The attack looks finished now. So here is a follow-up.
It was an attack on the application level, sending a lot of forged http requests. The contents of the requests looked like randomly built from a set of real data: a combination of URLs, referers and cookies that looked valid individually, but did not make any sense put together. So after analyzing the traffic, I set up some countermeasures and the attack was contained, so you probably didn’t notice that it lasted for about two weeks. It peaked at 30-40 requests per seconds (or 1500 packets per second), which is rather moderate for a ddos, but apparently enough to partially disturb our service. Interestingly, dev.tatoeba.org and wiki.tatoeba.org were also targeted, but at an unnoticeable rate.
Note that it looks like the countermeasures partially blocked a few legitimate users connecting from China. Sorry about that! It should be okay now.
The meaning of this attack is still unclear. It happened at a time when most western people are on vacation. It was very limited in scale and not so hard to dodge. Also, the zombies were all located in China (which doesn’t necessarily mean the attacker is from China nor operating from China). It is worth noting that Tatoeba is not blocked by the GFW according to greatfire.org. Which makes me think that maybe…
* the attacker wants us to block all users from China
* the attacker wants us to think that the attack is related to China whereas it has nothing to do with it
* the attacker has limited resources (not competent, not rich, not state-sponsored)
* we are part of a bigger attack in which we are not the main target
* the attacker is testing our ability to respond to a ddos attack
* the attacker is just holding a grudge against us
Thanks for keeping us in the loop, gillux, and thanks for having dealt with all that.
Amég mü eze hazajárulást ítunk kábé egy vík alatt, addig a felzárkózó folk öteze szentenszt, A mink előtt járó hándrídhuszat. Lehet kalikulálni, vát fog pászíren. (Diekt ítam esztet lefóditatatlanul.)

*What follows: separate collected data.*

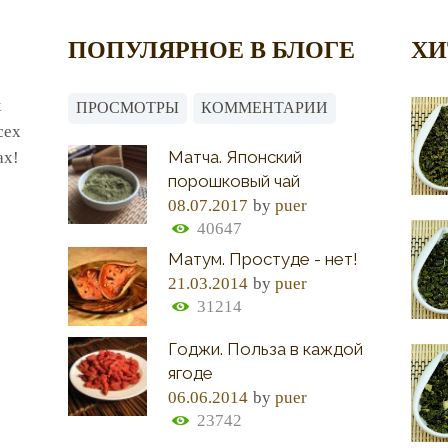
ПОПУЛЯРНОЕ В БЛОГЕ
ХИ
х
ПРОСМОТРЫ
КОММЕНТАРИИ
сех
Матча. Японский
ах!
порошковый чай
08.07.2017
by
puer
40647
Матум. Простуде - нет!
21.03.2014
by
puer
31214
Годжи. Польза в каждой
ягоде
06.06.2014
by
puer
23742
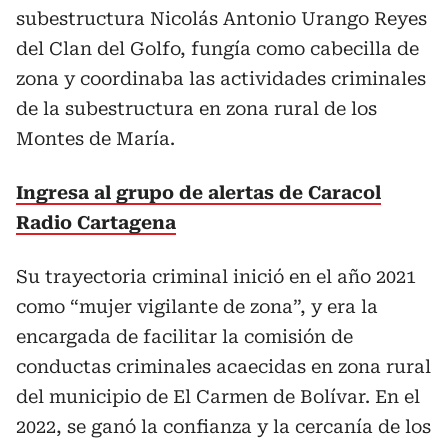
subestructura Nicolás Antonio Urango Reyes
del Clan del Golfo, fungía como cabecilla de
zona y coordinaba las actividades criminales
de la subestructura en zona rural de los
Montes de María.
Ingresa al grupo de alertas de Caracol
Radio Cartagena
Su trayectoria criminal inició en el año 2021
como “mujer vigilante de zona”, y era la
encargada de facilitar la comisión de
conductas criminales acaecidas en zona rural
del municipio de El Carmen de Bolívar. En el
2022, se ganó la confianza y la cercanía de los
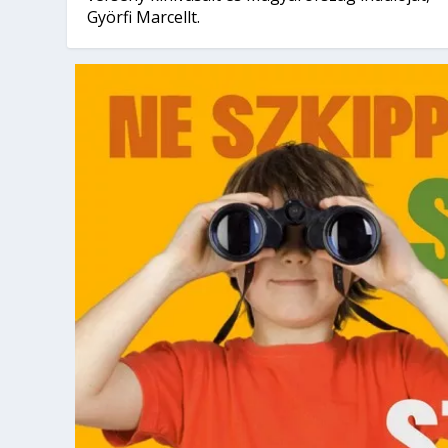
Györfi Marcellt.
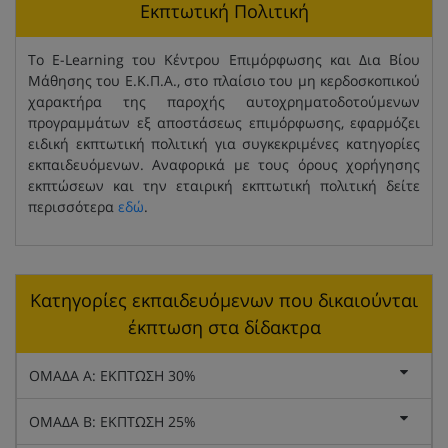
Εκπτωτική Πολιτική
Το E-Learning του Κέντρου Επιμόρφωσης και Δια Βίου
Μάθησης του Ε.Κ.Π.Α., στο πλαίσιο του μη κερδοσκοπικού
χαρακτήρα της παροχής αυτοχρηματοδοτούμενων
προγραμμάτων εξ αποστάσεως επιμόρφωσης, εφαρμόζει
ειδική εκπτωτική πολιτική για συγκεκριμένες κατηγορίες
εκπαιδευόμενων. Αναφορικά με τους όρους χορήγησης
εκπτώσεων και την εταιρική εκπτωτική πολιτική δείτε
περισσότερα
εδώ
.
Κατηγορίες εκπαιδευόμενων που δικαιούνται
έκπτωση στα δίδακτρα
ΟΜΑΔΑ Α: ΕΚΠΤΩΣΗ 30%
ΟΜΑΔΑ Β: ΕΚΠΤΩΣΗ 25%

My dear Turkish friends (or people who speak Turkish),
There's a inactive account which you can adopt and correct sentences if needed
Obrigado pelo seu interesse.
We are aware of the issue. I collected the sentences by that account in a proofreading list. A considerable amount of them need improving.
With an average of 100 sentences per day, it will take 12 years to finish proofreading. Slowly but surely, I hope. :-)
This is my personal list, and I'm proofreading from recent to oldest, but there's also another collaborative, hidden list with reverse order. Other Turkish ACs and CMs are dealing with it.
Bunu bildiğim için çok mutluyum. :)
What about adding mingrelian language? There're a lot of sentences in mingrelian with just "?" flag. Iso-code is XMF. I guess, we can add it to tatoeba.